Services and support addressing the psychosocial and emotional distress associated with a diagnosis of epilepsy are necessary to improve patient outcomes, Australian researchers say.
A study of 190 adults from the Sydney Epilepsy Incidence Study to Measure Illness Consequences (SEISMIC) found most patients (76%) reported emotional difficulties within the first month after diagnosis.
While that level of distress eased over the following year, 50% of patients were still impacted at a 12-month follow-up.
The study found lower education, economic hardship, multiple antiepileptic medications and greater disability at the time of diagnosis were associated with greater overall disability at 12 months.
Experiencing severe or extreme emotional difficulties at baseline and perceived stigma were independent predictors of greater emotional problems at 12 months.
“Our study suggests that interventions to manage the psychological sequelae of epilepsy and other external stressors, such as economic hardship and perceived stigma, may be needed to improve adjustment and clinical management of this common condition,” the researchers said.
“Educational videos and pamphlets helping epilepsy patients achieve correct understanding of the disease and peer support groups enhancing social supports may reduce perceived stigma.”
Co-author Professor Maree Hackett, from the George Institute for Global Health, told the limbic there was definitely capacity for clinicians to refer people to online resources or help address their mental health needs.
“As being distressed at baseline is a predictor of being distressed 12 months later, it’s important to do something early on.”
“And it’s the same with economic hardship. If a clinician know that the person in front of them is unlikely to be paying their utility bills or borrowing money to come in and receive care, then that potentially is a higher risk patient.”

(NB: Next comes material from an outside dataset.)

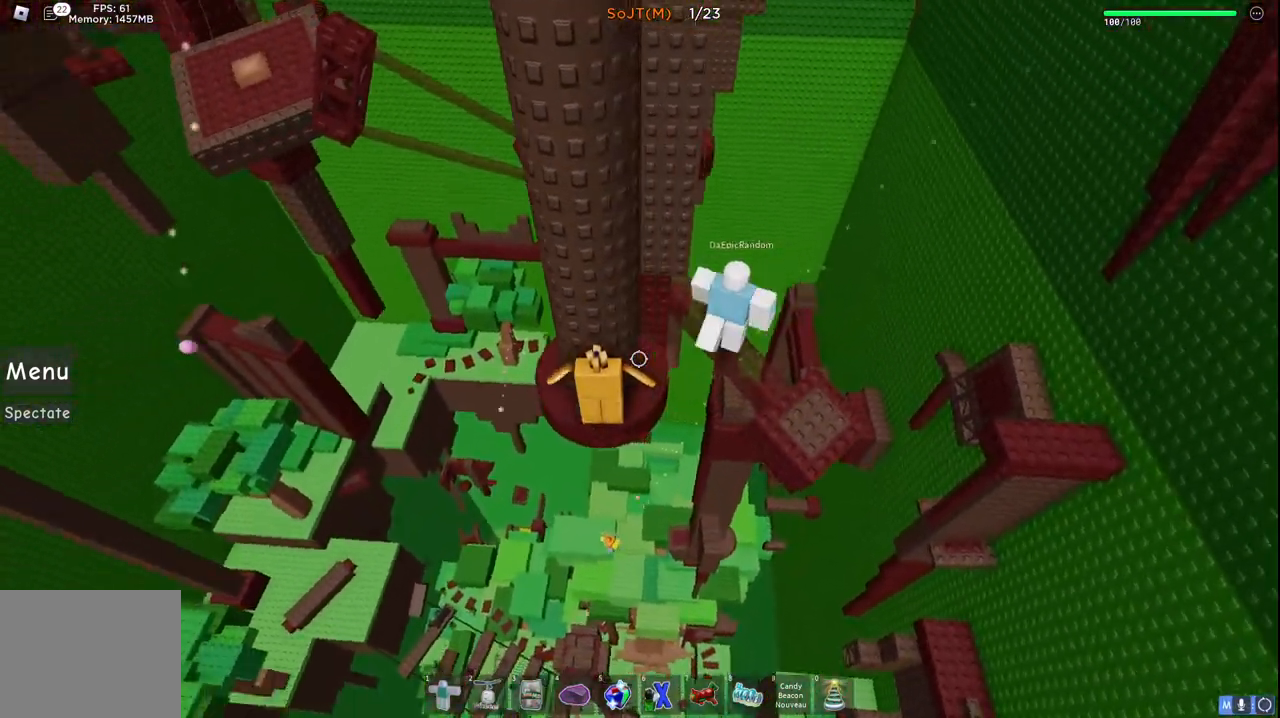
{"keys": [], "events": [[17, "w", "down"], [33, "d", "down"], [100, "d", "up"], [100, "w", "up"]]}
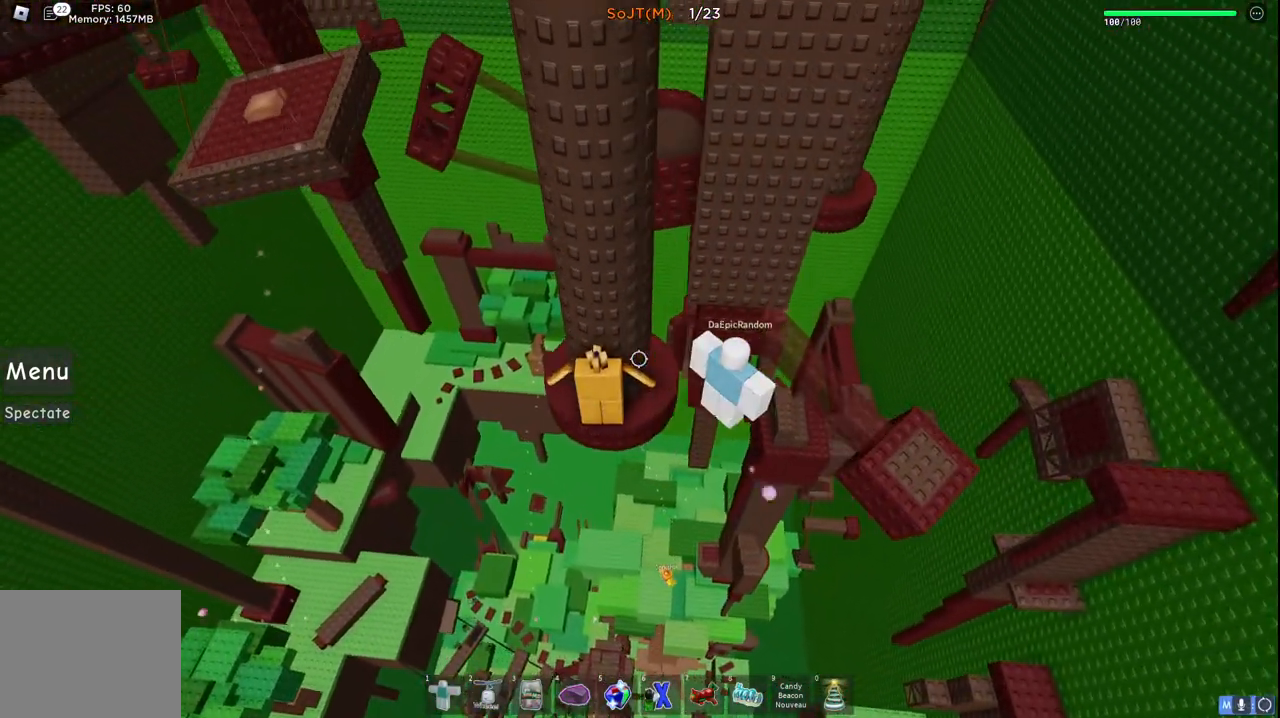
{"keys": ["a", "w"], "events": [[467, "a", "down"], [500, "w", "down"]]}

“One of the things we’ve considered is whether you can in effect normalise the emotional response in people with an acute event such as stroke or new diagnosis such as epilepsy.”
“It maybe that by explaining to patients that many people will be worried by this diagnosis and providing early education that clinicians could help mediate the psychological response to the diagnosis.”
The study found about a quarter of the study group also reported difficulties with work and concentration. Difficulties with household responsibilities, community activities, and learning a new task were also reported.
The researchers said their findings regarding disability were similar to other evidence in people with epilepsy.
“However, the frequency of our participants reporting disability was lower than in people with spinal cord injury, multiple sclerosis, Parkinson`s disease, mental illness, and substance abuse,” the study said.